The two became close, theater buddies that traveled as far as Pittsburgh for the annual meetings of the August Wilson Society, and might be spotted at Bregamos, Long Wharf, or the Shubert for any given performance. When he saw her at a birthday party for the drummer Brian Jawara Gray last year, he was excited to sit with her and catch up. 

“Michael [Mills] said, ‘Terrence, Aleta said come over here and sit down with us!’” he remembered with a warmth in his voice. “She really was about accommodating folks and bringing people together.”  

She also continued to teach, picking up new classes in anti-racist theater practice at the David Geffen School of Drama at Yale as she recovered from Covid and a long-undiagnosed stroke. In her classes, which were well-loved and run more like workshops, she worked to be a bridge between town and gown, bringing in theatermakers and arts practitioners of color like Dexter Singleton, Adriane Jefferson, Rafael Ramos and Hope Chávez. 

If her commitment to artists never faltered—even as her health did—neither did her faith. At Dixwell UCC, which she joined roughly 10 years ago, she was a vibrant member of the church choir and the board of deacons. Anntonie Thorpe, who served alongside her on the deacon board, remembered how the two would often enter the church arm-in-arm, supporting each other in body and in spirit. 

She was “a quiet storm” who walked the walk in everything she did, Thorpe said. From Staton, she gained new insight into what it meant to endure and to advocate for oneself, which her friend so bravely did in everything from her classroom to her own healthcare and treatment plan. “She was like a superhero.”    

She was a gift to the church and its congregants, added fellow Deacon Cheryl Riley Ray, current chair of the church’s deacon board. Several years ago, Riley Ray brought a Gullah Bible back from one of her trips down South. After seeing how her friend struggled “to get through just a couple of lines,” Staton took over. It remained a treat, Riley Ray said, whenever she read from it. 

“She lived a life of integrity, a life of faith, and a life of appreciating beauty in all of its ways of being expressed,” said Rev. Frederick “Jerry” Streets, who served as the church’s pastor until last year.  

In her absence, which is an ache, friends and family have already begun thinking about how to carry on her legacy. In every interview for this article, people suggested music and art, like the gospel that filled her hospital room when she entered Hartford Hospital, and stayed there for  over a month.
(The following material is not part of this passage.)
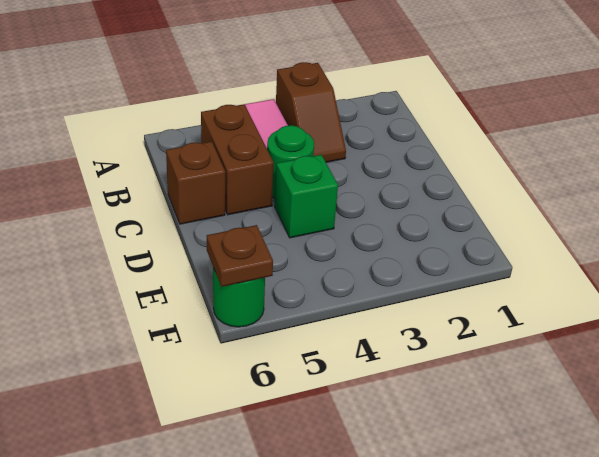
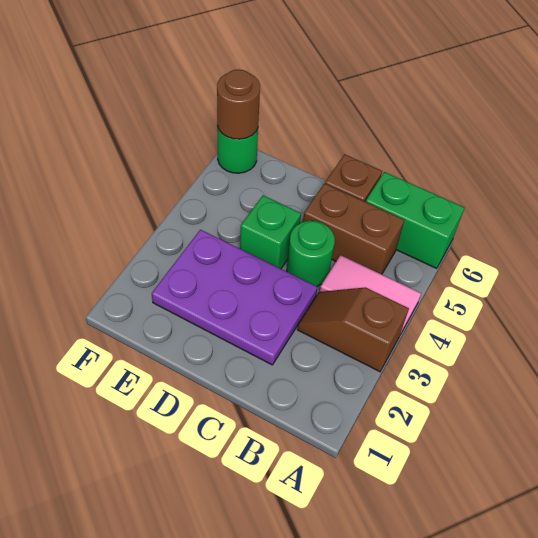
none -> green brick A6:B6 level 1
none -> purple plate C2:E3 level 1
brown plate F6 level 2 -> brown round brick F6 level 2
Several suggested a scholarship in her name, to support young artists of color who are just starting their careers. 

Jade, meanwhile, suggested that it’s even more simple—to do for others the kindnesses, large and small alike, that her mom did for New Haven every day. She recalled a healing drum ceremony that took place two years ago, when Staton knew that she was moving up on a transplant list. Several of her longtime friends, including drummers Michael Mills and Brian Jawara Gray, gathered at Bregamos Community Theater in her honor. 

“She wanted to get together with friends because she didn’t know when she would see them next,” Jade said. “She didn’t know what was gonna happen.”

What happened, in that moment, was that dozens of friends, artists from across Staton’s life, showed up to celebrate and root for her. At one point, Mills began to drum while walking, stopping only when he had reached Staton. As he drummed in the rhythm of a heartbeat, he extended one hand to her chest, and rested it there, willing her health to return with no words at all. 

Jade can still remember the rush of emotion that came over her: everyone in that room knew that her mom needed a new heart to survive. Few had any idea how hard she’d been fighting while waiting for it.

“It was moving, and really special and scary, but it was a moment that I will never forget,” she said. “It highlighted the fact that people were there, and they were supporting her, and they cared about her wellbeing, and they loved her.”

“My mom wanted us to pay that forward,” she continued. Instead of a health journey, “she called it a healing journey. Even though it didn’t end the way we had hoped, she tried and she fought really hard.”